Copy the lines of the records, from the first line of the records up to and including the line containing "posiblemente del Senado, además de".

══ Excerpted records ══

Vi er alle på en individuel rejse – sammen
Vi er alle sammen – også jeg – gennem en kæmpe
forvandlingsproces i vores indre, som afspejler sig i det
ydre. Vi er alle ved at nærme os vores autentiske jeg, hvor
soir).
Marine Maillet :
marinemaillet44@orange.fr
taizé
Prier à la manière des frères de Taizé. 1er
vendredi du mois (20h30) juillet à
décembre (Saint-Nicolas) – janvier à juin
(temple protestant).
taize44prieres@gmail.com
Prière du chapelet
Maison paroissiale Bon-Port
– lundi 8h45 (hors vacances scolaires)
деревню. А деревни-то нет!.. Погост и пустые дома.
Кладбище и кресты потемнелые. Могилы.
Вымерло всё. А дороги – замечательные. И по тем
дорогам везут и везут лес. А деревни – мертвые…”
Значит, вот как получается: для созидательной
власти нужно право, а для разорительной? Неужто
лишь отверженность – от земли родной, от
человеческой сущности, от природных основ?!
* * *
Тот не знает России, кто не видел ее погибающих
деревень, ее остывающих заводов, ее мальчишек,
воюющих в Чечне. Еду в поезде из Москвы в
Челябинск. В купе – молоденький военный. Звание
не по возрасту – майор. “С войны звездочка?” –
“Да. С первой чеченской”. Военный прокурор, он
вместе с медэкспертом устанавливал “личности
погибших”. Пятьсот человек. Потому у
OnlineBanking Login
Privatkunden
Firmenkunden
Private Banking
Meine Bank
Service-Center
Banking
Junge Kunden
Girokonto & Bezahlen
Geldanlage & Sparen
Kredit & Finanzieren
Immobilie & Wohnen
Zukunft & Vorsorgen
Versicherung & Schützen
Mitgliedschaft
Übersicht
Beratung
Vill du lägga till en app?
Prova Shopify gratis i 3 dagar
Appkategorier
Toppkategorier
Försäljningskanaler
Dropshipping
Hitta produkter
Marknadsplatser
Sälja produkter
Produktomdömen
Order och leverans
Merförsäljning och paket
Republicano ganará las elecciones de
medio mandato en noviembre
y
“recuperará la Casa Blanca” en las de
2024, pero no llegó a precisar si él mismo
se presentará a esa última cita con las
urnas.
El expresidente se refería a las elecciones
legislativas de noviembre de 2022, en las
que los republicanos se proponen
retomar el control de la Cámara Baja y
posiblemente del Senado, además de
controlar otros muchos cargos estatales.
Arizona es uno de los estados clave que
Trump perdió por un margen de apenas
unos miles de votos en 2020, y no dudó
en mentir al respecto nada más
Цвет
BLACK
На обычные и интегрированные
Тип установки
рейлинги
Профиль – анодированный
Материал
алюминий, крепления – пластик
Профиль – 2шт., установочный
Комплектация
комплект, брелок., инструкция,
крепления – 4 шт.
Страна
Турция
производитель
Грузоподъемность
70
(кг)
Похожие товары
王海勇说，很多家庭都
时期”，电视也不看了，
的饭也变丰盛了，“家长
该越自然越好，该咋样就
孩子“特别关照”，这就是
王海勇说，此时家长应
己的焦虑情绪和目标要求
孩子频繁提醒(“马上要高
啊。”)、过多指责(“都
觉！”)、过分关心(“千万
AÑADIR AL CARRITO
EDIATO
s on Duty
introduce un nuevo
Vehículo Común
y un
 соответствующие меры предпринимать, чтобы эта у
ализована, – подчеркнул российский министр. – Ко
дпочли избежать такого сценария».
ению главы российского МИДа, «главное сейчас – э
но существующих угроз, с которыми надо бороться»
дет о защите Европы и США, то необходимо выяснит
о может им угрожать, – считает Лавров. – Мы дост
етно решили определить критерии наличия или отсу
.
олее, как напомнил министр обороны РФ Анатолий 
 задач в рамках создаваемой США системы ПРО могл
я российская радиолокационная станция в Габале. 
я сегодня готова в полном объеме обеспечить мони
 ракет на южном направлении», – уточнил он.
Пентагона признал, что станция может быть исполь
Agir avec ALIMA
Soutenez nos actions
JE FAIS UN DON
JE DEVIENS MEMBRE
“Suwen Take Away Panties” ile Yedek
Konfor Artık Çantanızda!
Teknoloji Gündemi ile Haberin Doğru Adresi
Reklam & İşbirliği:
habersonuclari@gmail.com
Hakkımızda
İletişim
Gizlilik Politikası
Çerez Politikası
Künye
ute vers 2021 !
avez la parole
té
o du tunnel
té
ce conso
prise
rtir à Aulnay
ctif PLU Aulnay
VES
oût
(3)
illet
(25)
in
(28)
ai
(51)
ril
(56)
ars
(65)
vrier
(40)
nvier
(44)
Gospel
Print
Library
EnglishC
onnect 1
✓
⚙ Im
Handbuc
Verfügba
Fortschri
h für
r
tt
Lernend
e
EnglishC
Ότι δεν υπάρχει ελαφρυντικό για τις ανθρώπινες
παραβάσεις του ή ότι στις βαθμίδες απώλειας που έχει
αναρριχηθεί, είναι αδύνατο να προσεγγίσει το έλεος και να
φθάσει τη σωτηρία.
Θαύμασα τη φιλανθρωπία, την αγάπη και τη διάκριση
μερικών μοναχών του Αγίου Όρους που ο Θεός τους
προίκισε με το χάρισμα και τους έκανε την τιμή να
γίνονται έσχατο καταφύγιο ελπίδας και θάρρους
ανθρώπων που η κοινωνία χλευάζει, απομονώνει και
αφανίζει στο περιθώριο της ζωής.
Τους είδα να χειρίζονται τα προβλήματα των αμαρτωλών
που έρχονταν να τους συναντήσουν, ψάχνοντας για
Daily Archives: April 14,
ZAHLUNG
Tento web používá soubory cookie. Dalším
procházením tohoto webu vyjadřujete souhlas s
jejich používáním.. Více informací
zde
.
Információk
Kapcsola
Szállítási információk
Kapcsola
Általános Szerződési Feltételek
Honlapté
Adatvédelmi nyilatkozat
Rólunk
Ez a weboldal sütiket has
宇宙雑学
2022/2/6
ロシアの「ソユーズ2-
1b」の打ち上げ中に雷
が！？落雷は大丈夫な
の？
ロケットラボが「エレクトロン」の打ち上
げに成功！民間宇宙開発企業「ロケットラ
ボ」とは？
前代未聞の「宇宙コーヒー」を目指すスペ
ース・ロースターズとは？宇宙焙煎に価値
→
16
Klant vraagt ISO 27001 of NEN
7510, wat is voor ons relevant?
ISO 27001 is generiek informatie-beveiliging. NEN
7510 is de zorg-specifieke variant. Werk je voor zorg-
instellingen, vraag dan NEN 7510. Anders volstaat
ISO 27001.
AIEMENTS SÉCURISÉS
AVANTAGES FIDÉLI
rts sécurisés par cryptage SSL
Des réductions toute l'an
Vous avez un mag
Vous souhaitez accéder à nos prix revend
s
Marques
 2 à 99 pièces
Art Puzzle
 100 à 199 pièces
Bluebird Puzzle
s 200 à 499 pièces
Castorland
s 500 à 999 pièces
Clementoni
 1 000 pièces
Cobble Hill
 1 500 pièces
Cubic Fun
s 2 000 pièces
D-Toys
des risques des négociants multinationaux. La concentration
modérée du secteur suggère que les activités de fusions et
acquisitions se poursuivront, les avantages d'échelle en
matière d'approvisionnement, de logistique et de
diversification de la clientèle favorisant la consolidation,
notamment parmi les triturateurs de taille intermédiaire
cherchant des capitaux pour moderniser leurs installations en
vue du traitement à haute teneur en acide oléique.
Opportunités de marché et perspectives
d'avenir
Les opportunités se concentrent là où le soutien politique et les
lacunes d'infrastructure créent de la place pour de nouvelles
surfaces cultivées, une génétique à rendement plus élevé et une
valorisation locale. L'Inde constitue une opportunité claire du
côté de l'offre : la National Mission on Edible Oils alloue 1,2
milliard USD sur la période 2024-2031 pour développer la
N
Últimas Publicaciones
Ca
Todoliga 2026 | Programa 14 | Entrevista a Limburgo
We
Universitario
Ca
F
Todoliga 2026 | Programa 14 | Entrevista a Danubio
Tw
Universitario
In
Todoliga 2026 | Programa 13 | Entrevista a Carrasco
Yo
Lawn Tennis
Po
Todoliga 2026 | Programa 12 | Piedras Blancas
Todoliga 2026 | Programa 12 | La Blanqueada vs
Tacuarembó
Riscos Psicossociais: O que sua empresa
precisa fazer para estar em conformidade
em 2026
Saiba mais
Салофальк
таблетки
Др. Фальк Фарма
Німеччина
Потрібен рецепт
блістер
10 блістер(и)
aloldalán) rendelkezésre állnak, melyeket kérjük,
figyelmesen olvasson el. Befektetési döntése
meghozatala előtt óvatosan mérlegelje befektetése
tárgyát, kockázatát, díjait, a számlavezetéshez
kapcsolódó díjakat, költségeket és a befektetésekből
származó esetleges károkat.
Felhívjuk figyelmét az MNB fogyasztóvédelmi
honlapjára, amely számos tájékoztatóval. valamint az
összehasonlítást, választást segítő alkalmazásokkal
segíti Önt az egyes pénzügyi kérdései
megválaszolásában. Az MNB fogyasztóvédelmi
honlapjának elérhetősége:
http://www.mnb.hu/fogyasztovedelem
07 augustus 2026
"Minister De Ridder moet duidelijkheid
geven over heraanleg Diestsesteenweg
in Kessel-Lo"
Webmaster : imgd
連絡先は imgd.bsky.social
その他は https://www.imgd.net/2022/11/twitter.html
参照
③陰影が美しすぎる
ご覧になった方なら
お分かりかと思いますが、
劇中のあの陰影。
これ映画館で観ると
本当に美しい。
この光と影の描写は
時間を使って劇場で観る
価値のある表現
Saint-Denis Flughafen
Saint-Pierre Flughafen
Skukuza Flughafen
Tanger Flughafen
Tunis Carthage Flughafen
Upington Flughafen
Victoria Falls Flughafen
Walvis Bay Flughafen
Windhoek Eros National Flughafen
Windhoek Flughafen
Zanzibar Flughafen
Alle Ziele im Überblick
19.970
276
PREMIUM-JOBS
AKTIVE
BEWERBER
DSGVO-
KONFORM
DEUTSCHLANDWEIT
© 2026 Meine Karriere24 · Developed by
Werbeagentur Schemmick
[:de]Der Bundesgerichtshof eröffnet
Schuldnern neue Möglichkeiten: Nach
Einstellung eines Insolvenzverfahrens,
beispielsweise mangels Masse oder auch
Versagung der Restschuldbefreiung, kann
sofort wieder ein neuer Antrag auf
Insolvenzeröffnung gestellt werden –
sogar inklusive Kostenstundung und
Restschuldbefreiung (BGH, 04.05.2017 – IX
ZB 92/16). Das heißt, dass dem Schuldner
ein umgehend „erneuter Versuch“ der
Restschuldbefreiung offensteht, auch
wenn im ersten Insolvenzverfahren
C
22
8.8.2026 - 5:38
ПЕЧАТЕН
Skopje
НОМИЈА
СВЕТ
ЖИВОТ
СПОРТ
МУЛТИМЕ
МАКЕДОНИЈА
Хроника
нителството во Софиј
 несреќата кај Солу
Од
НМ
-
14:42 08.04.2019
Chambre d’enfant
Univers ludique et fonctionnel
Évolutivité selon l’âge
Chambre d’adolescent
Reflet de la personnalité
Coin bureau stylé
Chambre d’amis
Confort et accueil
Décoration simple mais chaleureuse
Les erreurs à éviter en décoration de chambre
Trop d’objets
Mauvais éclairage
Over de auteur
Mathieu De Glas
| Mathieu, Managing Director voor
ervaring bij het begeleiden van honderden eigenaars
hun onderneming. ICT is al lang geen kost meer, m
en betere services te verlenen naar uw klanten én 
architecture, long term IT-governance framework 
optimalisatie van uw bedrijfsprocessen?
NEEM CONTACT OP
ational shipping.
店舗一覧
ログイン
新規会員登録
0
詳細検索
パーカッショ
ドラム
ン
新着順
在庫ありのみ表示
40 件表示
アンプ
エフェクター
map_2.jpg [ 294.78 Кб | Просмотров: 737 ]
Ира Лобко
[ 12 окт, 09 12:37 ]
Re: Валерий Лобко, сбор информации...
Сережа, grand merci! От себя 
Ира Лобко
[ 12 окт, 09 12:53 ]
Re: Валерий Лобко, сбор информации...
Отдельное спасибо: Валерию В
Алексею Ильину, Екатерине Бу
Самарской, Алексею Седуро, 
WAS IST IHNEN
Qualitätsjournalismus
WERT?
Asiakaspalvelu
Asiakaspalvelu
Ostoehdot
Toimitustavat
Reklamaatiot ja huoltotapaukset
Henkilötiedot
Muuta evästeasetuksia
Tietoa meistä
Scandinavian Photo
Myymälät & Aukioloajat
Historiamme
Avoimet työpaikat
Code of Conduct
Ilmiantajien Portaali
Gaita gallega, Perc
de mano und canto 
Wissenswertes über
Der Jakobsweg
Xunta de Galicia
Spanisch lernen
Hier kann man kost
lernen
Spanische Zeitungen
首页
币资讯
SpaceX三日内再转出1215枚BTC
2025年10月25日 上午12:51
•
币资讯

═══

◆ Task solution
Vi er alle på en individuel rejse – sammen
Vi er alle sammen – også jeg – gennem en kæmpe
forvandlingsproces i vores indre, som afspejler sig i det
ydre. Vi er alle ved at nærme os vores autentiske jeg, hvor
soir).
Marine Maillet :
marinemaillet44@orange.fr
taizé
Prier à la manière des frères de Taizé. 1er
vendredi du mois (20h30) juillet à
décembre (Saint-Nicolas) – janvier à juin
(temple protestant).
taize44prieres@gmail.com
Prière du chapelet
Maison paroissiale Bon-Port
– lundi 8h45 (hors vacances scolaires)
деревню. А деревни-то нет!.. Погост и пустые дома.
Кладбище и кресты потемнелые. Могилы.
Вымерло всё. А дороги – замечательные. И по тем
дорогам везут и везут лес. А деревни – мертвые…”
Значит, вот как получается: для созидательной
власти нужно право, а для разорительной? Неужто
лишь отверженность – от земли родной, от
человеческой сущности, от природных основ?!
* * *
Тот не знает России, кто не видел ее погибающих
деревень, ее остывающих заводов, ее мальчишек,
воюющих в Чечне. Еду в поезде из Москвы в
Челябинск. В купе – молоденький военный. Звание
не по возрасту – майор. “С войны звездочка?” –
“Да. С первой чеченской”. Военный прокурор, он
вместе с медэкспертом устанавливал “личности
погибших”. Пятьсот человек. Потому у
OnlineBanking Login
Privatkunden
Firmenkunden
Private Banking
Meine Bank
Service-Center
Banking
Junge Kunden
Girokonto & Bezahlen
Geldanlage & Sparen
Kredit & Finanzieren
Immobilie & Wohnen
Zukunft & Vorsorgen
Versicherung & Schützen
Mitgliedschaft
Übersicht
Beratung
Vill du lägga till en app?
Prova Shopify gratis i 3 dagar
Appkategorier
Toppkategorier
Försäljningskanaler
Dropshipping
Hitta produkter
Marknadsplatser
Sälja produkter
Produktomdömen
Order och leverans
Merförsäljning och paket
Republicano ganará las elecciones de
medio mandato en noviembre
y
“recuperará la Casa Blanca” en las de
2024, pero no llegó a precisar si él mismo
se presentará a esa última cita con las
urnas.
El expresidente se refería a las elecciones
legislativas de noviembre de 2022, en las
que los republicanos se proponen
retomar el control de la Cámara Baja y
posiblemente del Senado, además de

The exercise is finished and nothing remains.